Conclusions and Future Research

Although a range of cytokines have been implicated in rickettsioses, little is known about the underlying biological mechanisms in humans. Here we presented a multivariate analysis of cytokine expression in human data using bipartite visual analytics. We believe this study makes three biological and methodological contributions. First, we have shown evidence for two biological mechanisms that were known to be present in mouse models and in vitro (at least partially) but have never been shown comprehensively in human patients with MSF. Second, we believe there is evidence for a cytokine storm expressed in the patient core based on the hypothesized role of the identified pathways. Third, we believe the overall bipartite visual analytical methodology and the PDCE curve can be used to analyze the nature and degree of cytokine expression during and after a storm across diseases.
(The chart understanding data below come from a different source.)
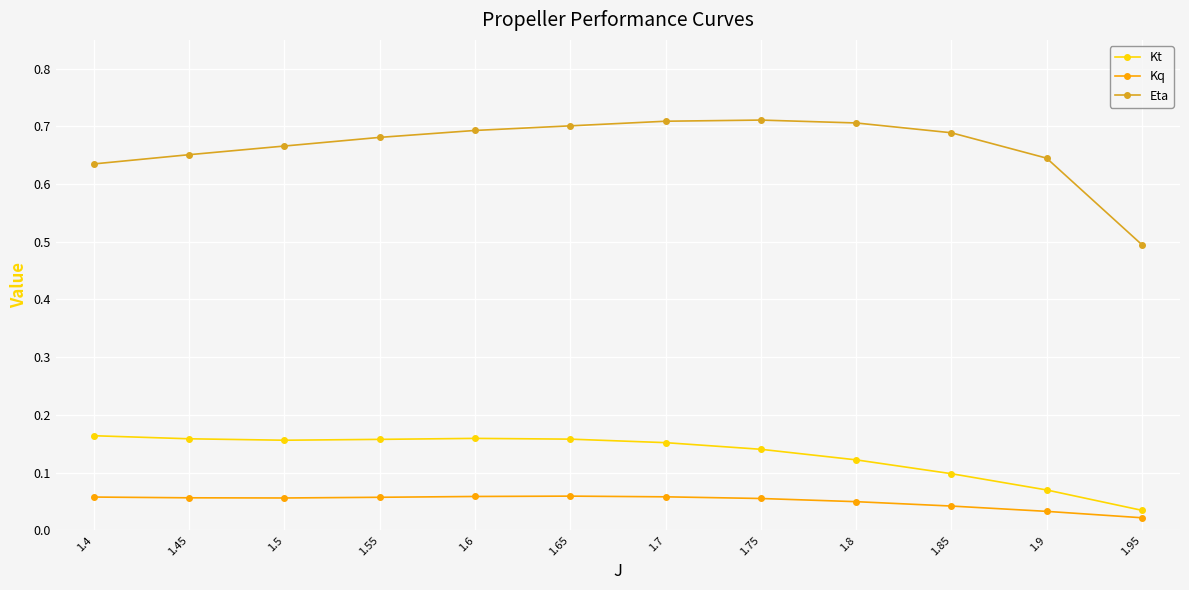

Is the value of Kt at 1.75 greater than the value of Kq at 1.65?

Yes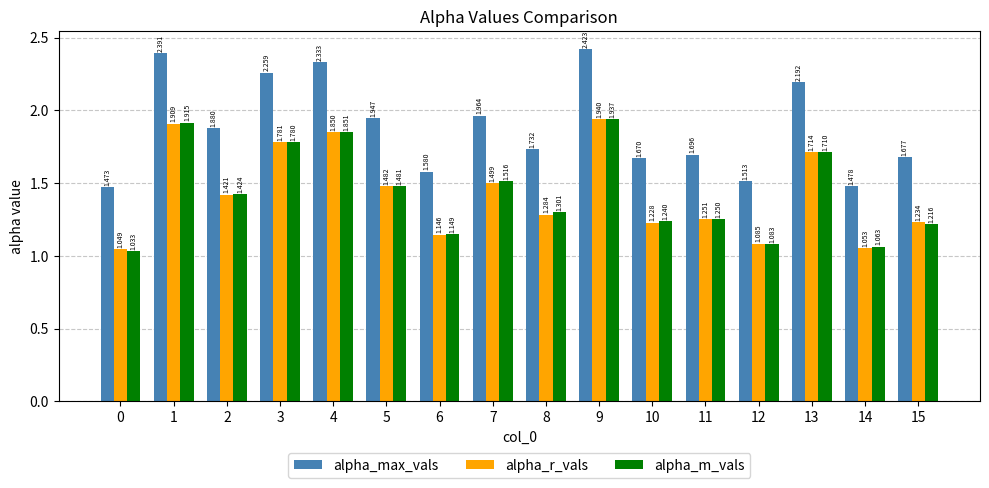

Is it true that alpha_r_vals equals 0.7 at 3?

False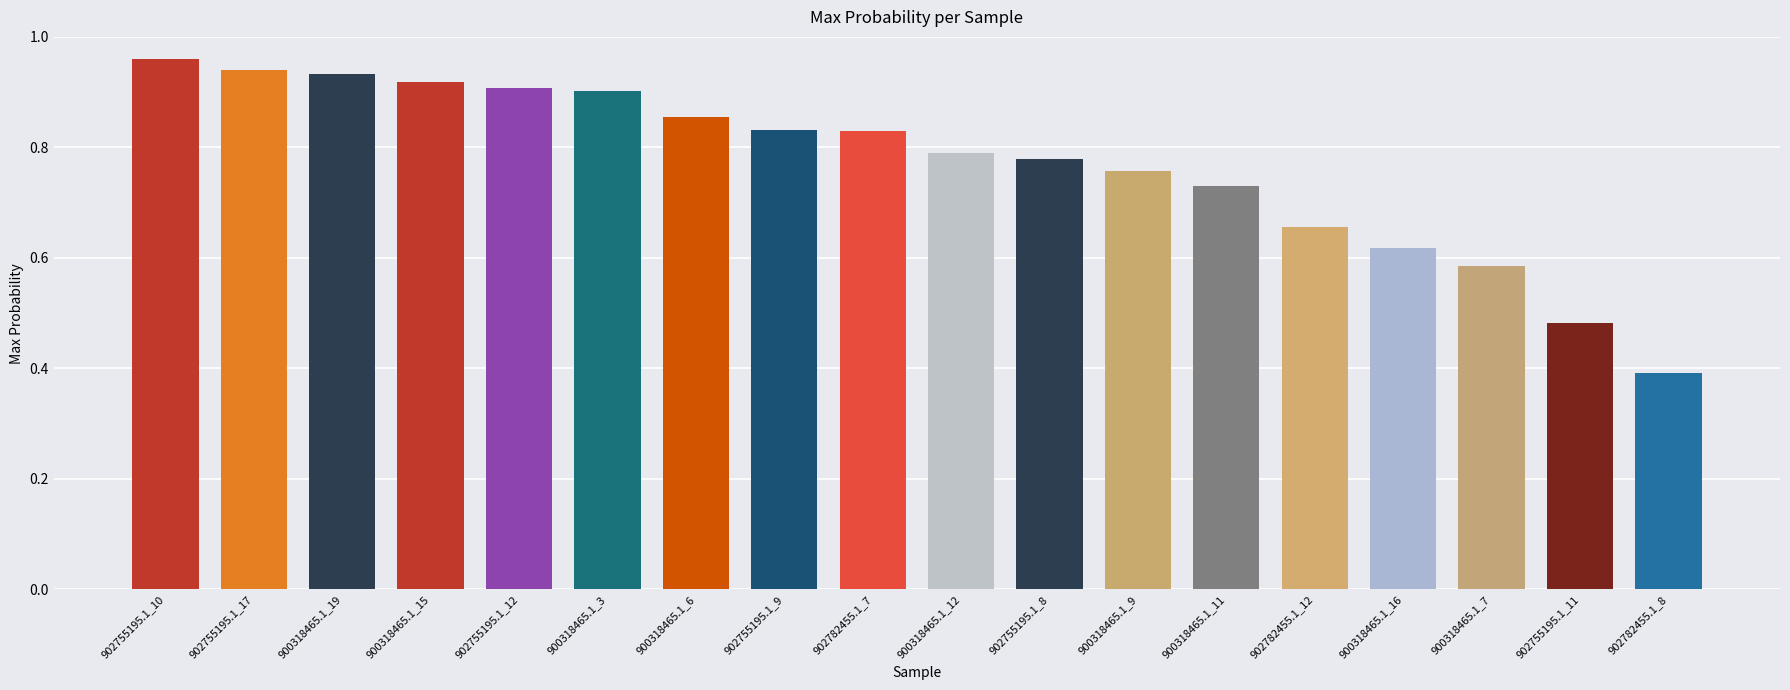

What is the sum of all values?

13.9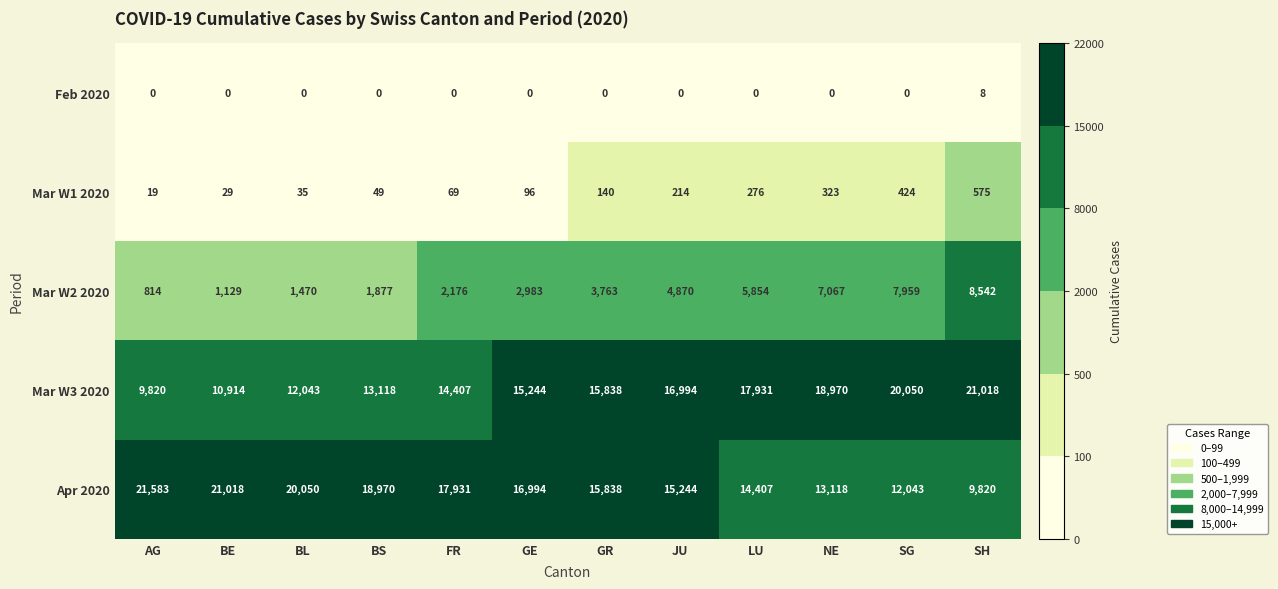

At which label does Mar W3 2020 reach its minimum?

AG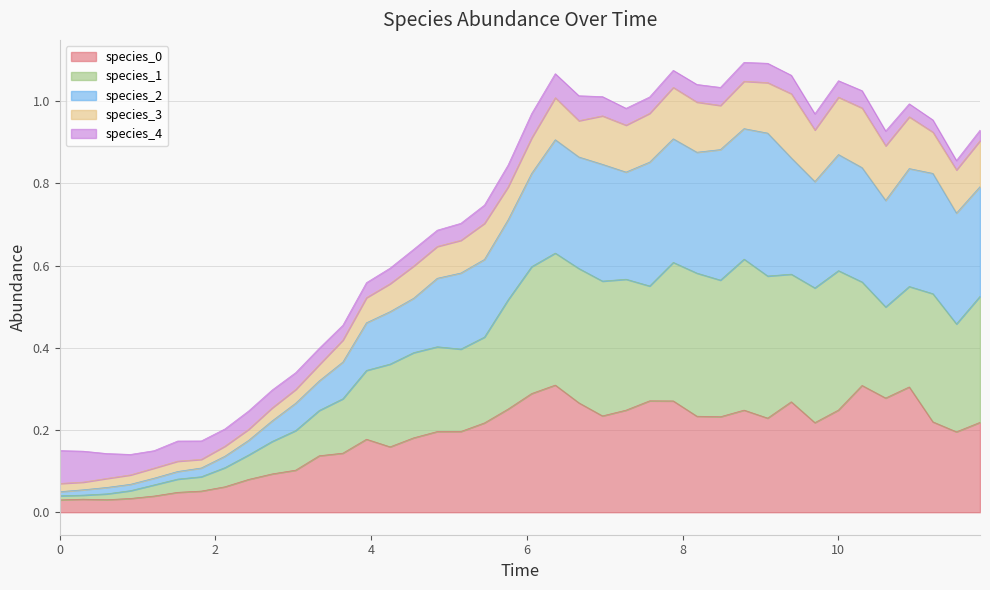

True or false: species_1 and species_0 cross at least once.

False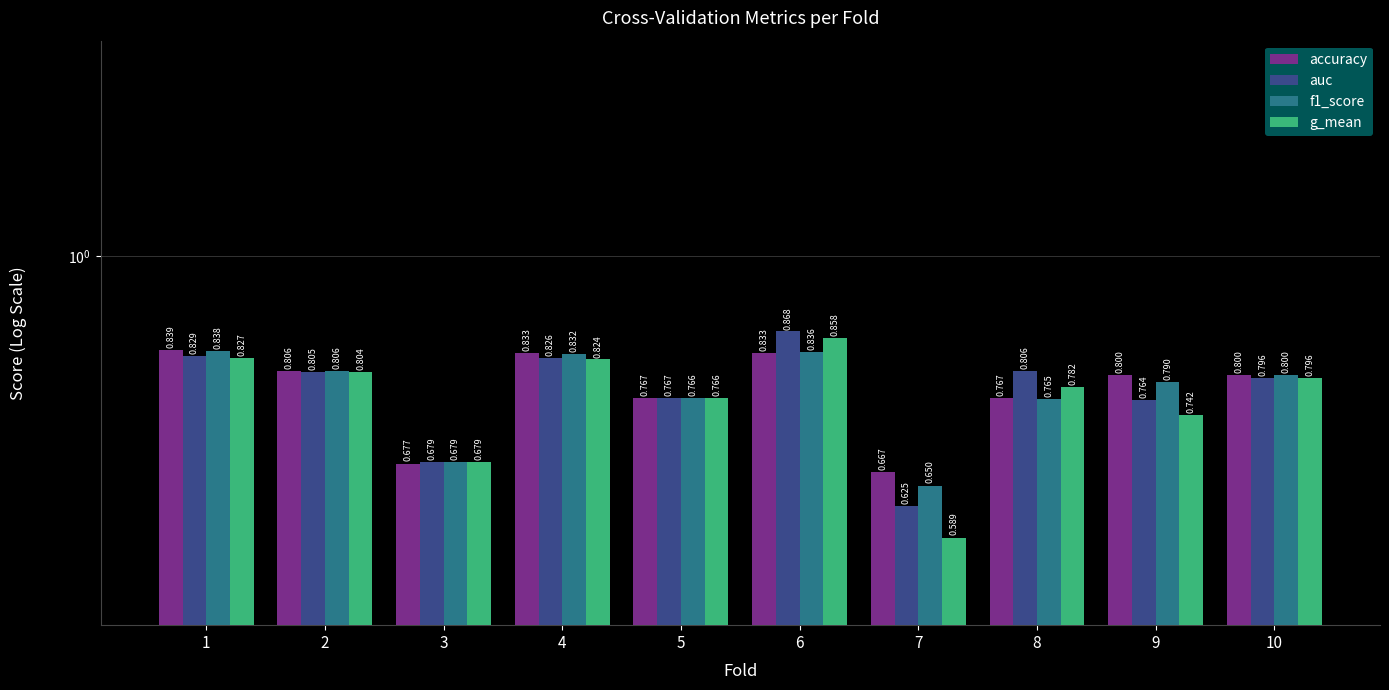

Is the value of g_mean at 6 greater than the value of accuracy at 6?

Yes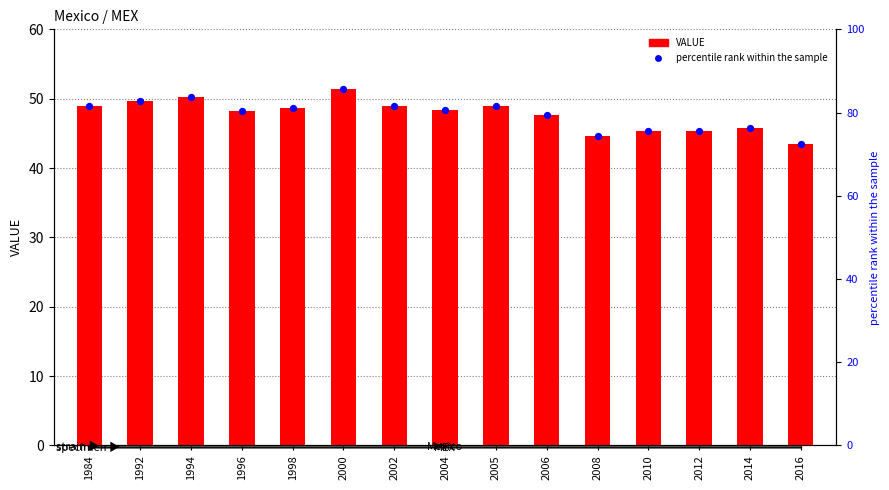

What are all the series names shown in the legend?

VALUE, percentile rank within the sample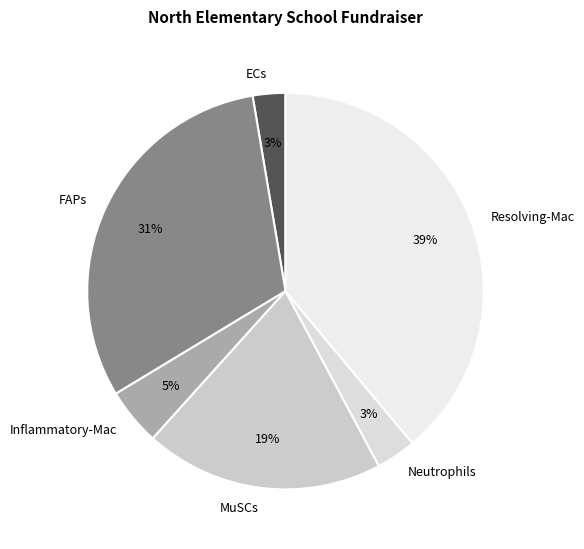

Count the number of slices in the pie.

6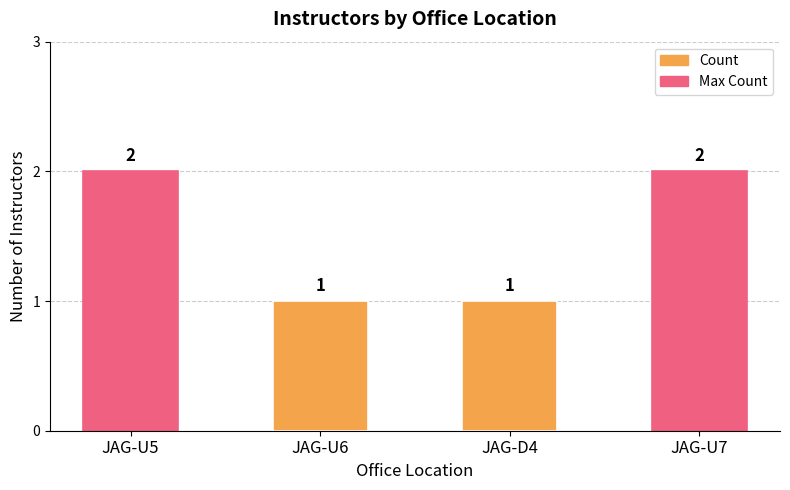

Count the values in the range 1 to 2.

4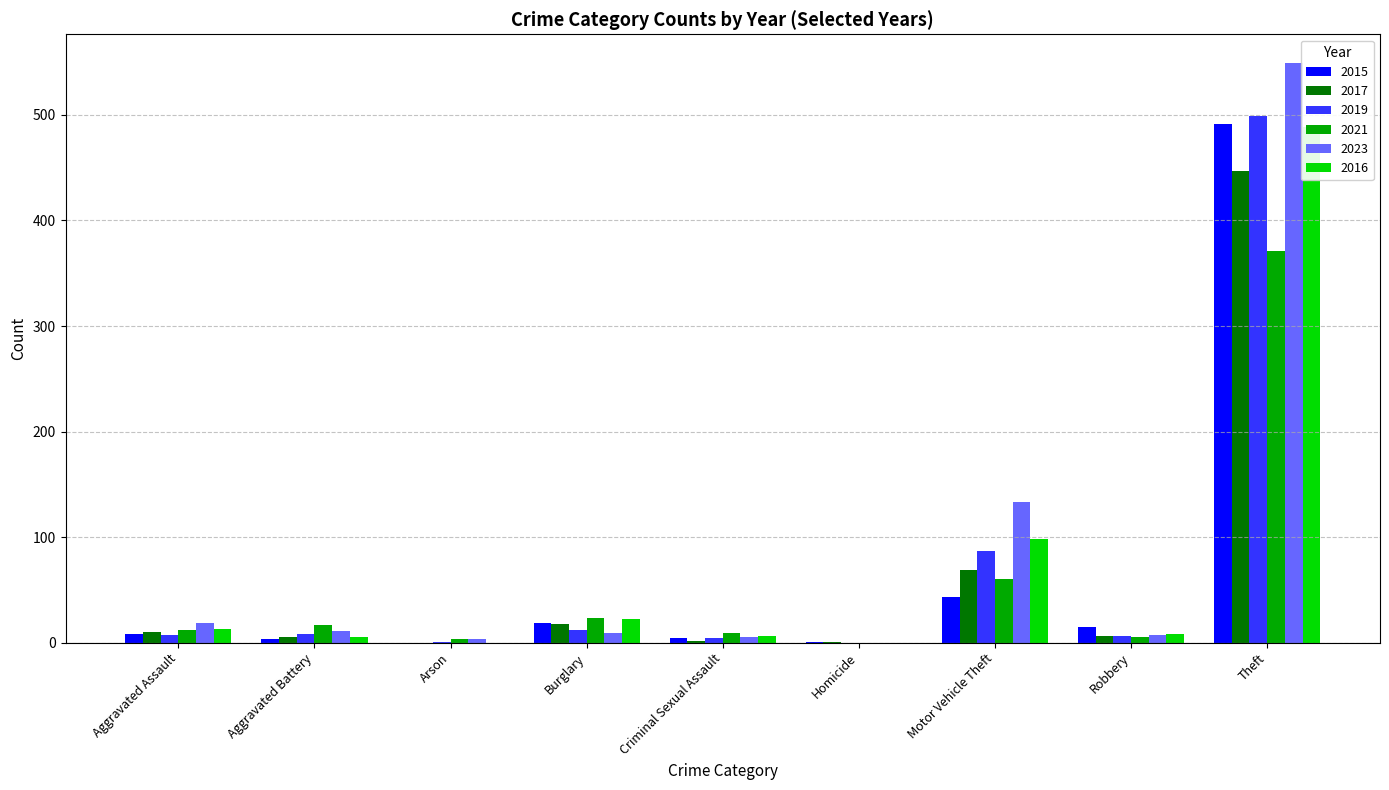

What are all the series names shown in the legend?

2015, 2017, 2019, 2021, 2023, 2016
Cytokine storms are of course a time-related phenomenon, and a limitation of our study includes the lack of serum samples from several time-points during the disease progression in order to study the kinetics of cytokine expression. Furthermore, due to the policy hurdles of obtaining patient data from a foreign country, we have yet to receive complete clinical data for the patients to conduct inferential comparisons between the molecular and clinical variables. However, despite these limitations, the comparison of a mild and localized form of the disease to a more severe systemic form helped to identify which pathways could be activated in humans. Our future research aims to test these hypotheses in other datasets, and to use our visual analytical methodology to further define and use quantitative measures to characterize a cytokine storm over time. These advances should enable researchers to rapidly analyze the over-expression of cytokines in a wide range of infectious diseases, with the translational goal of identifying effective therapeutic targets.

Acknowledgments

This research was supported in part by a grant from IHII, UTMB, the Western Regional Center for Excellence in Biodefense and Emerging Infectious Diseases (WRCE; U54 AI057156-06 NIH/NIAID), and NIH 1U54RR02614 UTMB CTSA (ARB).